A meningeal cyst is a fluid-filled sac that forms within the meninges, the three layers of protective tissue that surround the brain and spinal cord. The fluid contained inside these sacs is most often cerebrospinal fluid (CSF), the clear liquid that cushions the central nervous system. These cysts are nearly always benign, meaning they are not cancerous and do not spread to other parts of the body. Many individuals with meningeal cysts are unaware they have them, as they frequently do not produce any symptoms.
Types and Causes of Meningeal Cysts
Meningeal cysts are categorized based on their origin. Primary cysts are congenital, meaning they are present at birth due to abnormalities that occur as the brain and spinal cord develop. Secondary cysts are acquired later in life and can form as a result of head or spinal trauma, surgical procedures, inflammation, or infections that affect the meningeal layers.
Among the specific types, arachnoid cysts are the most common. These cysts form between the brain or spinal cord and the arachnoid membrane, one of the three meningeal layers. Another prevalent type is the Tarlov cyst, also known as a perineural cyst, which develops along the roots of spinal nerves and is most frequently found in the sacral region of the lower back.

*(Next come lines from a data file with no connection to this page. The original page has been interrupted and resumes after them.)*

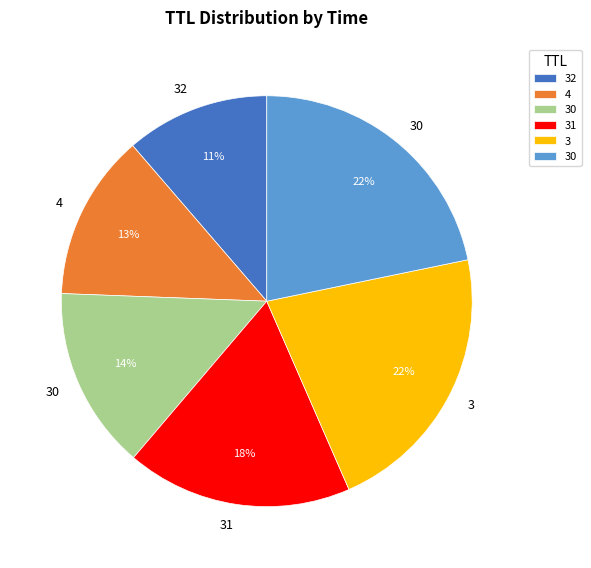

Is there a majority slice in this chart?

No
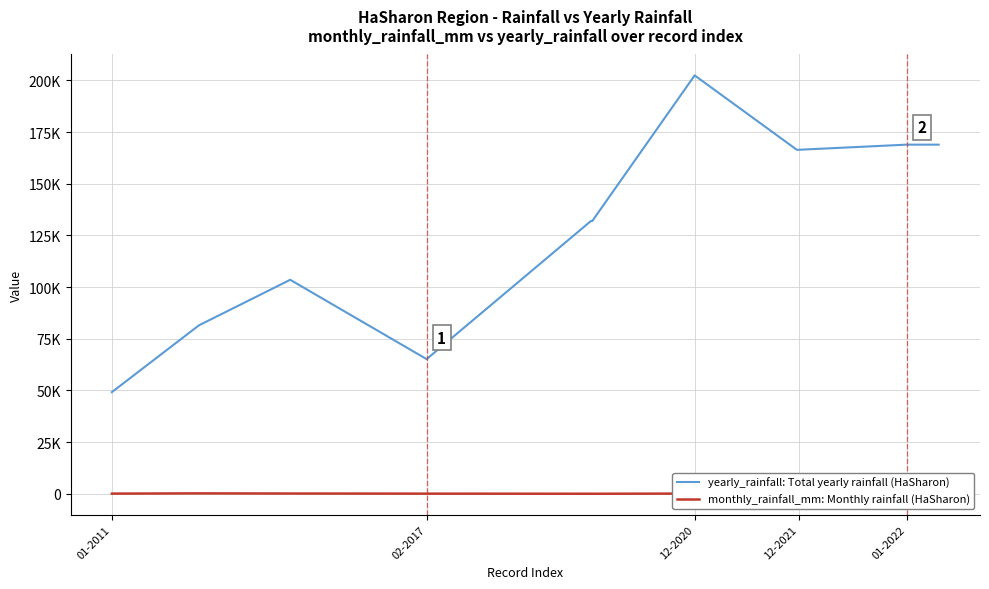

Where does the monthly_rainfall_mm: Monthly rainfall (HaSharon) series first go above 160?

02-2017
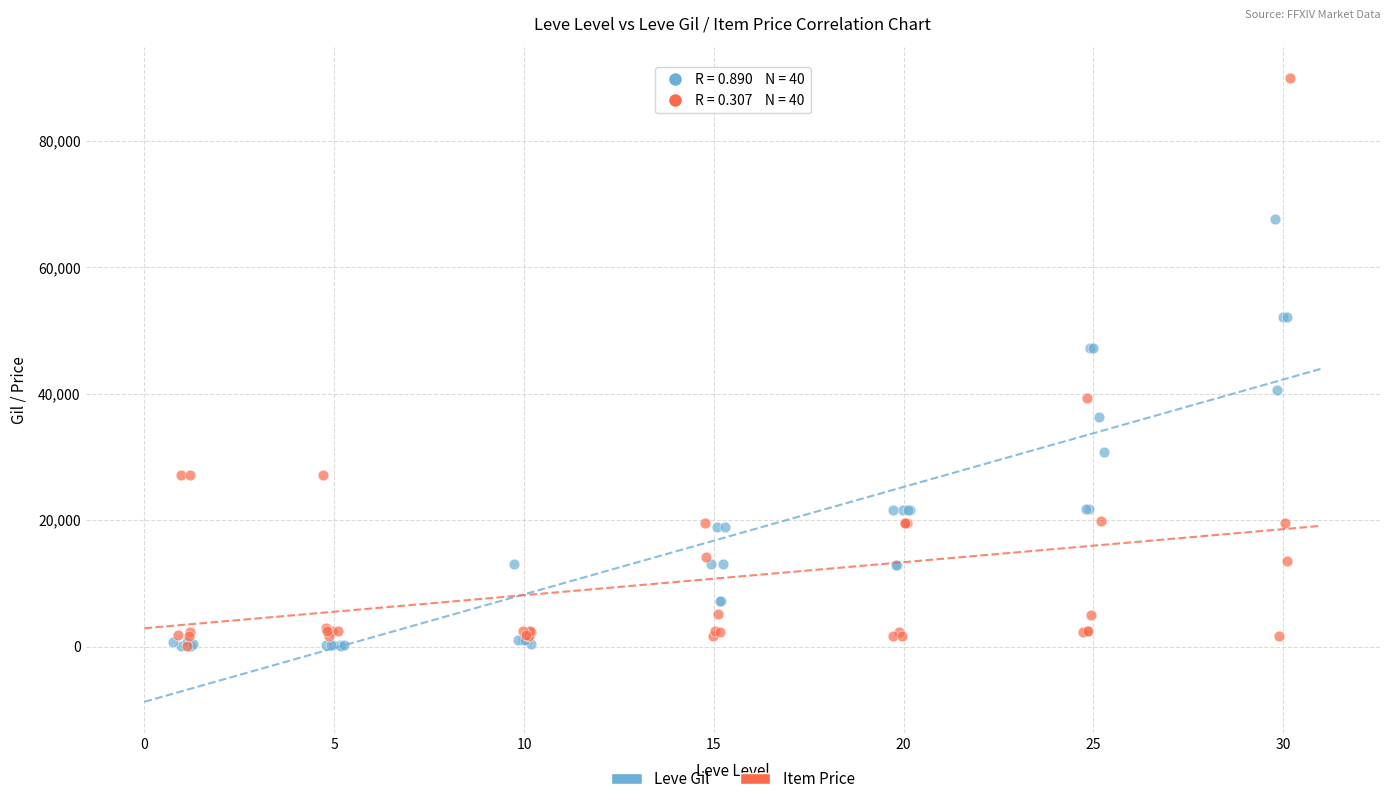

Which series has the largest Y range (max minus min)?

Item Price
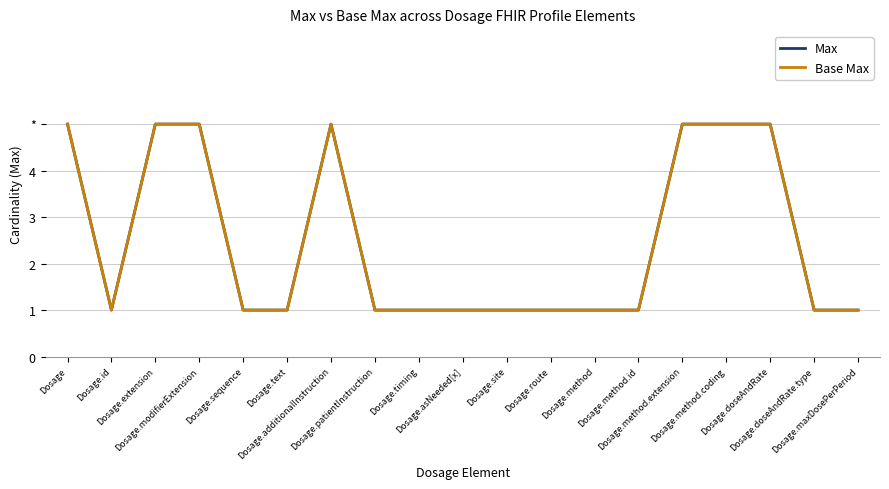

Which series has the largest total across all categories?

Max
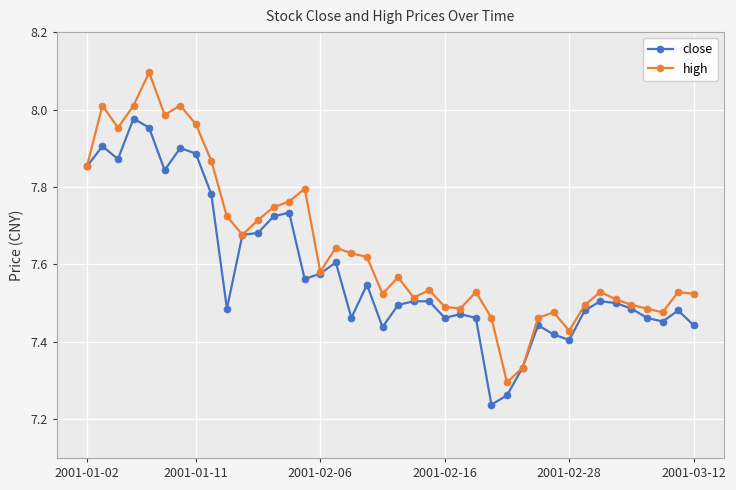

What is the highest value of the high series?

8.1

Symptoms Based on Cyst Location
When symptoms do arise, their nature is entirely dependent on the cyst’s size and its precise location within the nervous system. A cyst that remains small and does not press on adjacent structures may never cause a problem. A larger cyst, however, can interfere with normal neurological function.
Cysts located along the spinal column, such as Tarlov cysts, can cause symptoms by compressing the spinal cord or nerve roots. This pressure may lead to localized pain in the back, or radiating pain that travels down the leg, a condition known as sciatica. Individuals might also experience numbness, tingling, or weakness in their legs. In more significant cases, compression in the lower spine can affect nerve control over the bladder or bowels.
When a cyst develops within the skull, it is referred to as a cranial or intracranial cyst. The symptoms are related to increased pressure on brain tissue. Common manifestations include persistent headaches, dizziness, and nausea. Depending on the affected brain region, some people may experience seizures, disturbances in vision or hearing, or difficulties with balance and coordination. In children, a cranial cyst can sometimes contribute to developmental delays if it impacts brain function.
Diagnosis and Monitoring
The primary tool for diagnosing a meningeal cyst is Magnetic Resonance Imaging (MRI). An MRI provides detailed images of soft tissues, allowing medical professionals to clearly visualize the cyst, its size, and its relationship to surrounding neural structures. In some instances, a Computed Tomography (CT) scan may also be utilized to offer additional perspectives on the cyst and adjacent bony anatomy.
Many meningeal cysts are “incidental findings,” discovered unintentionally while a patient is undergoing an MRI or CT scan for another reason. Because most of these cysts do not cause symptoms, the standard approach is often “watchful waiting.” This involves monitoring the cyst with periodic imaging scans to check for any changes in size or shape over time. This conservative strategy avoids unnecessary intervention unless the cyst begins to grow or cause problems.
Available Treatment Options
For cysts that do not cause symptoms, treatment is not required. When a cyst becomes symptomatic, the initial focus is on managing the discomfort through conservative methods. This can include pain relief medications or specialized physical therapy programs designed to alleviate pressure and strengthen surrounding muscles.
If symptoms are more severe or persistent, a procedure known as needle aspiration may be considered. This involves using a needle to drain the cerebrospinal fluid from the cyst, which can temporarily relieve the pressure on nearby nerves or brain tissue. However, the relief from aspiration is often short-lived, as the cyst can gradually refill with fluid over time.
Surgical intervention is reserved for cases where symptoms are significant and can be directly attributed to the cyst. One common surgical technique is fenestration, where a surgeon creates an opening in the cyst wall, allowing the fluid to drain into the surrounding CSF space and preventing it from accumulating again. In other cases, complete surgical removal of the cyst, known as excision, may be performed to resolve the issue permanently.